# Description of the task
Search the entries for lines that contain the word "scroll", and report each one found.

# Data supplied

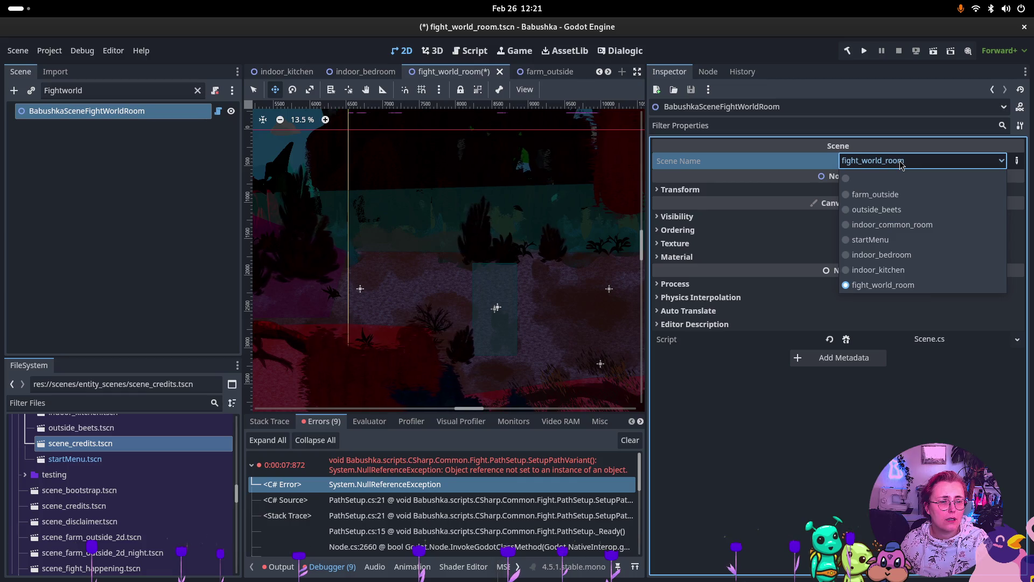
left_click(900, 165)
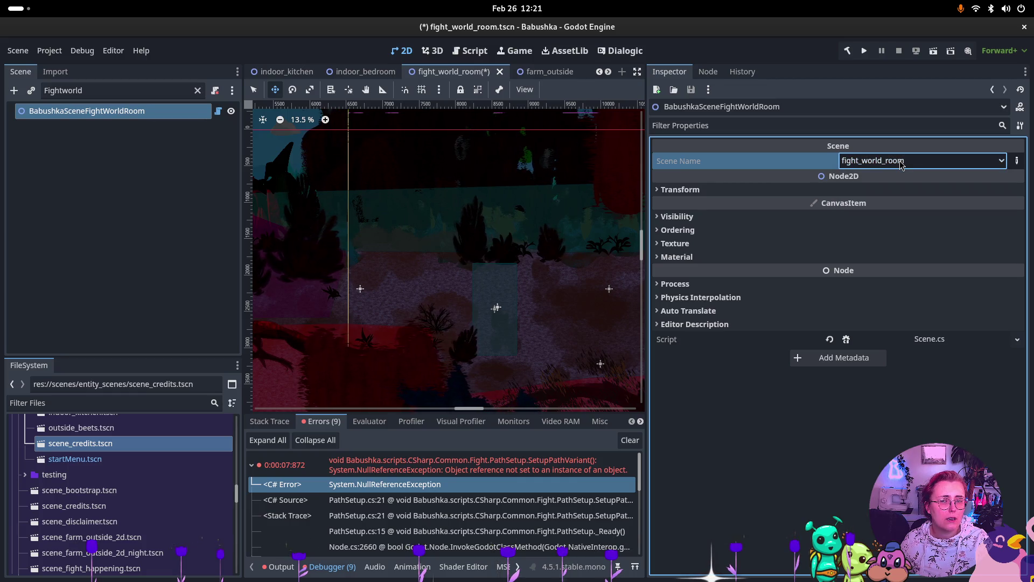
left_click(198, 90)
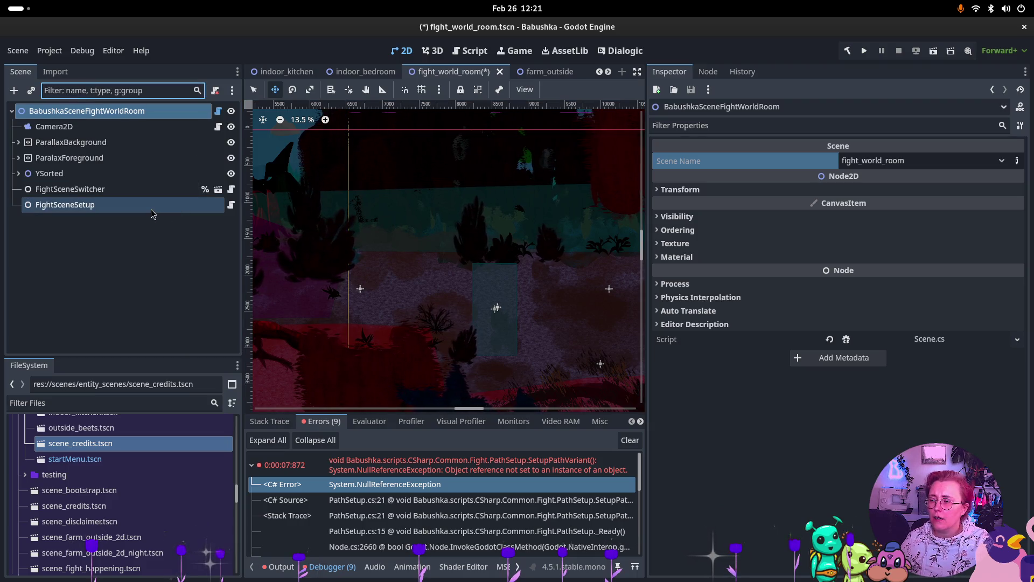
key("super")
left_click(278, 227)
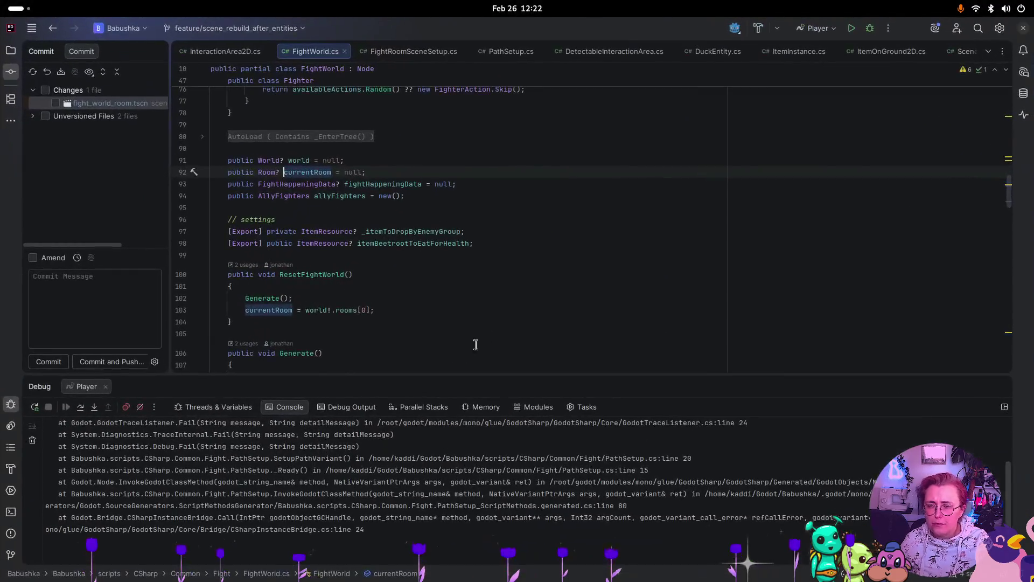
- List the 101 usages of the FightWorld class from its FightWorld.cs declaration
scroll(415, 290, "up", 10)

==

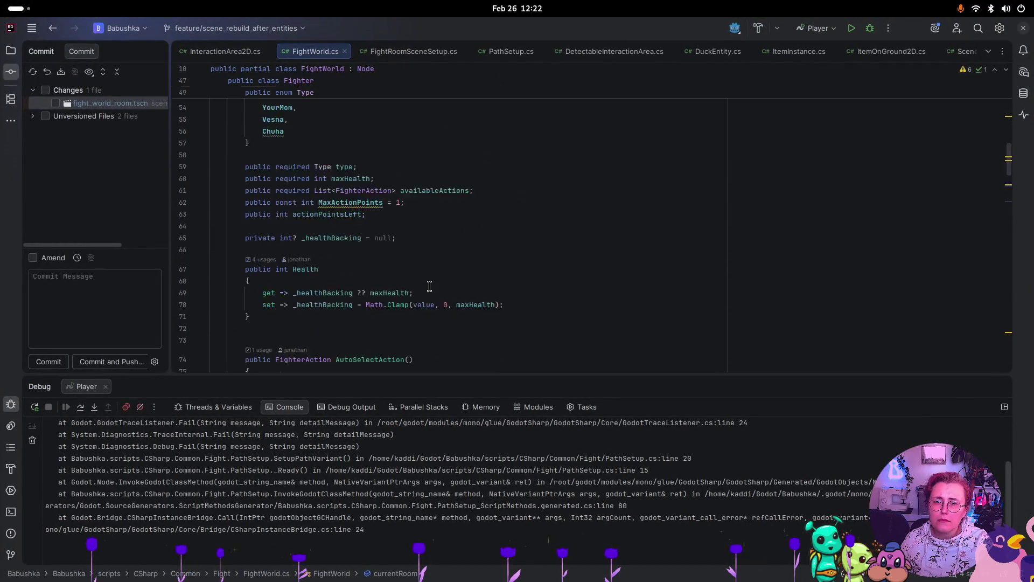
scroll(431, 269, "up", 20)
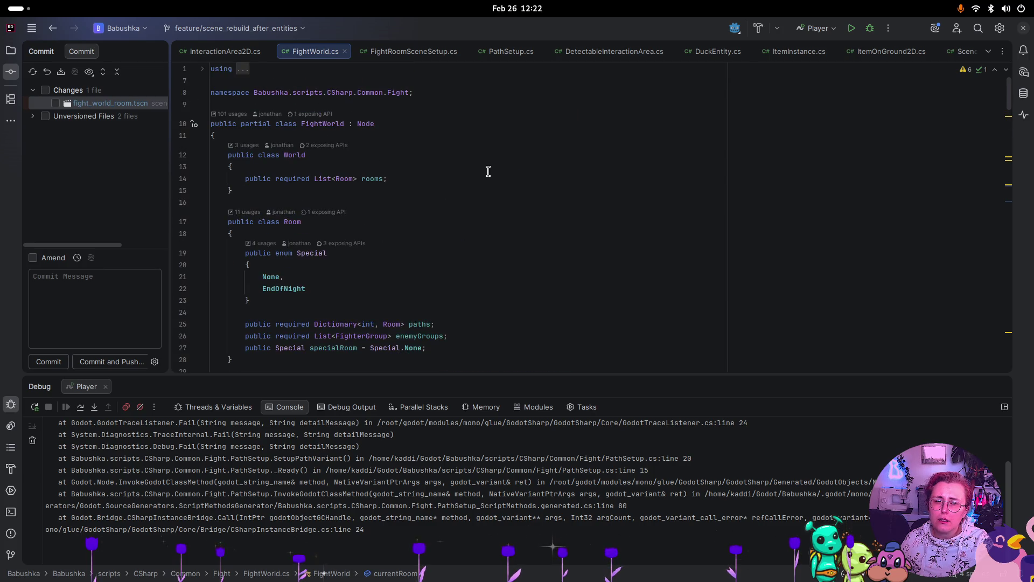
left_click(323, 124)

# Final answer
scroll(415, 290, "up", 10)
scroll(431, 269, "up", 20)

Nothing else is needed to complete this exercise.